From 1500 to 1900, approximately 12 million Africans were forced from their homes to go westward, with about 10 million of them completing the journey. Yet very few ended up in the British colonies and young American republic. By 1808, when the trans-Atlantic slave trade to the U.S. officially ended, only about 6 percent of African slaves landing in the New World had come to North America.
Slaves were freely bought and sold across the antebellum South. Southern law offered greater protection to slave buyers than to buyers of other goods, in part because slaves were complex commodities with characteristics not easily ascertained by inspection. Slave sellers were responsible for their representations, required to disclose known defects, and often liable for unknown defects, as well as bound by explicit contractual language.
These rules stand in stark contrast to the caveat emptor doctrine applied in antebellum commodity sales cases. In fact, they more closely resemble certain provisions of the modern Uniform Commercial Code. Sales law in two states stands out. South Carolina was extremely pro-buyer, presuming that any slave sold at full price was sound.
Louisiana buyers enjoyed extensive legal protection as well. A sold slave, who later manifested an incurable disease or vice - such as a tendency to escape frequently, could generate a lawsuit that entitled the purchaser to nullify the sale.
On the eve of the American Civil War approximately 4 million enslaved African Americans lived in the southern region of the United States of America. The vast majority worked as plantation slaves in the production of cotton, sugar, tobacco, and rice.

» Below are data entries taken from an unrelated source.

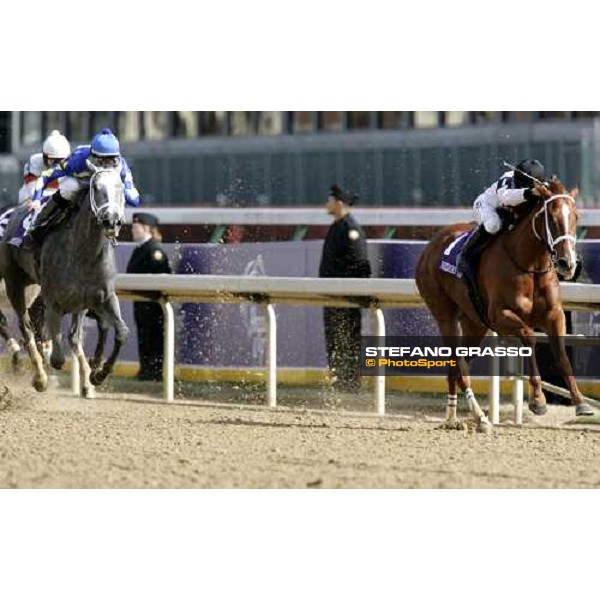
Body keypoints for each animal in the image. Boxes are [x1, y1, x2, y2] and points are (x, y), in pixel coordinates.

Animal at [0, 166, 129, 396]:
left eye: (120, 188)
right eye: (96, 187)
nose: (111, 220)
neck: (84, 253)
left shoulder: (99, 298)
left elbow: (118, 332)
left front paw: (97, 374)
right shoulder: (53, 302)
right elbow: (57, 355)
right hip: (14, 284)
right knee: (25, 328)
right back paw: (39, 377)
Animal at [418, 176, 596, 434]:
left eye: (576, 216)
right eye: (551, 217)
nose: (567, 263)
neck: (530, 265)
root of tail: (429, 248)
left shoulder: (555, 315)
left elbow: (562, 354)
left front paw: (581, 402)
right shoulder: (500, 316)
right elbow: (529, 338)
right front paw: (538, 400)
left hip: (474, 324)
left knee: (456, 367)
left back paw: (453, 418)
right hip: (445, 316)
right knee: (459, 366)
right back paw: (480, 418)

Very few of these enslaved people were African born principally because the importation of enslaved Africans to the United States officially ended in 1808. However, thousands were smuggled into the nation illegally in the 50 years following the ban on the international trade.
These enslaved people were the descendants of 12 to 13 million African forbearers ripped from their homes and forcibly transported to the Americas in a massive slave trade dating from the 1400s. Most of these people, if they survived the brutal passages from Africa, ended up in the Caribbean (West Indies) or in South and Central America. Brazil alone imported around five million enslaved Africans. This forced migration is known today as the African Diaspora, and it is one of the greatest human tragedies in the history of the world.